HOTELS: Gettys Group recently was awarded the contract for the Hard Rock Hotel and Casino Macau, which will be opening late next year. What new ideas will that bring to gaming design?
Swidler: A vast majority of the hotels in Macau have a gaming component to them, but the ones that do not could still cater their operations and design to an overflow market. It is likely a gaming patron will stay at a hotel that is not necessarily his or her favorite gaming site, but located near it. Many differences will come from a concentration on alternative revenue streams food and beverage (F&B), convention, retail, or specific marketing niches, like a hotel that is designed to offer a respite from the frenetic pace of gaming.
The design/planning of a non-gaming hotel requires a different focus for user circulation/occupation. Operationally, you are no longer trying to guide people into the gaming areas for the purposes of generating revenue there; you have to find and exploit alternative means of revenue (F&B, retail, convention, etc). In terms of design elements, you are taking those alternative means of revenue and articulating them as primary pieces rather than secondary to the gaming energy. It is important that we, as designers, found alternative means of revenue for the Hard Rock Macau.
The Hard Rock Macau is a careful blending of a western iconographic brand with a specific user group and cultural philosophy. The experiential differences between larger hotel brands in the United States and a gaming hotel complex in Macau have proven to be vast, and cross-pollinating those was one of the challenges Gettys faced when beginning this project. Equal respect has to be given to both the brand and the culture in which that brand will be introduced.
HOTELS: How will all of this impact identity-building elements from uniforms to signage?

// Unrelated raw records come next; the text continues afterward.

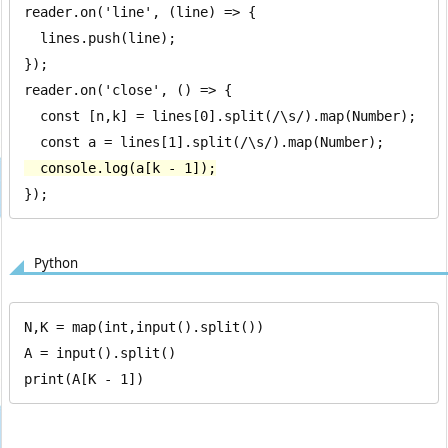
reader.on('line', (line) => {

  lines.push(line);

});

reader.on('close', () => {

  const [n,k] = lines[0].split(/\s/).map(Number);

  console.log(a[k - 1]);
});
Python
N,K = map(int,input().split())

A = input().split()

print(A[K - 1])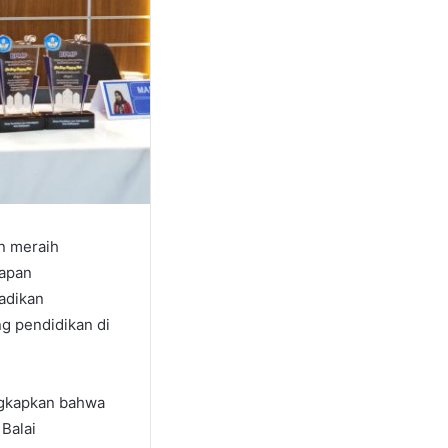
n meraih
papan
adikan
ng pendidikan di
ngkapkan bahwa
Balai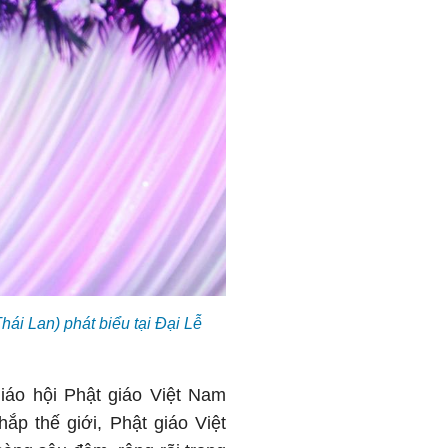
ái Lan) phát biểu tại Đại Lễ
iáo hội Phật giáo Việt Nam
hắp thế giới, Phật giáo Việt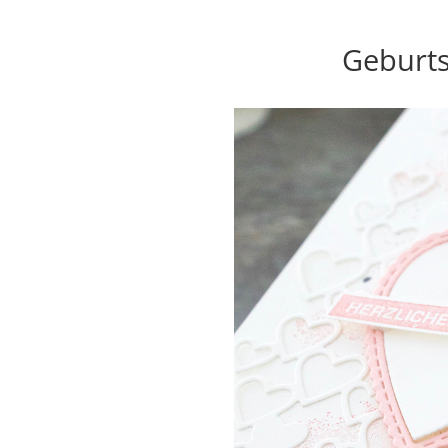
Geburts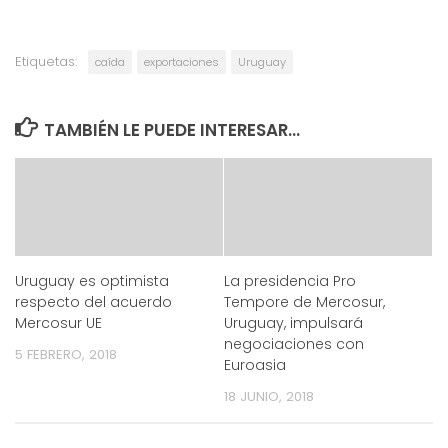
Etiquetas:
caída
exportaciones
Uruguay
TAMBIÉN LE PUEDE INTERESAR...
Uruguay es optimista
La presidencia Pro
respecto del acuerdo
Tempore de Mercosur,
Mercosur UE
Uruguay, impulsará
negociaciones con
5 FEBRERO, 2018
Euroasia
18 JUNIO, 2018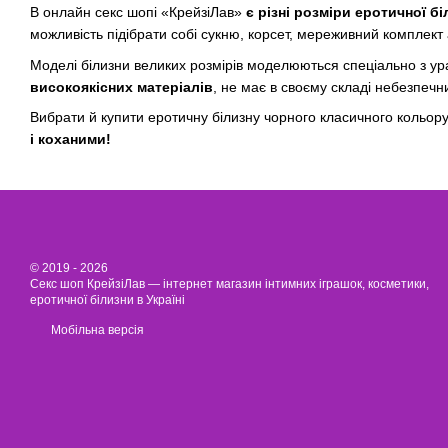
В онлайн секс шопі «КрейзіЛав»
є різні розміри еротичної б
можливість підібрати собі сукню, корсет, мереживний комплект
Моделі білизни великих розмірів моделюються спеціально з ура
високоякісних матеріалів
, не має в своєму складі небезпечн
Вибрати й купити еротичну білизну чорного класичного кольору
і коханими!
© 2019 - 2026
Секс шоп КрейзіЛав — інтернет магазин інтимних іграшок, косметики,
еротичної білизни в Україні
Мобільна версія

Swidler: Uniforms will be signage. We already have the technology that integrates illumination into clothing using fiber optics. We might see uniforms that act as message boards and illumination. That could change to reflect the time of day-more subdued during the day and brighter at night. Fabrics can become flexible displays.
HOTELS: Gettys Group is working on Orlando's Blue Rose, which will be the tallest condo-hotel to date. What will this project signal for the next wave of hotels with ownership components?
Swidler: There is always interest in creating the latest, greatest, more innovative spaces to keep up with our ever-evolving world and inventions. We have a lot of experience with trend watching and innovation through the Hotel of Tomorrow project we developed with Hospitality Design Group. Designing with the foresight to anticipate the trends of three to five years from now, when the building is complete, is important. We're infusing timeless design with creative use of color and materials appropriate to the Florida market.
Blue Rose will be differentiated from the abundance of themed, family and corporate traveler hotels in the Orlando market by exposing the local market to a new level of style and design-a New York meets Las Vegas aesthetic that fuses energy with sophistication. Our theme is to implement a sophisticated neutral palette that enables the client to create his/her own interpretation of the space.
HOTELS: Is it possible to push the envelope too far?
Swidler: Definitely. The risk comes when you design too far off center. Refrain from being too theme-y. It's possible to be so far out there that you isolate a large group of guests. Cutting edge is fine, but new design could be so daring and aimed at such narrow demographics that is. Undercut by negative feedback from larger guest populations.
The hotels of the future are going to be the ones that give guests a unique experience but do not isolate them or make them feel uncomfortable.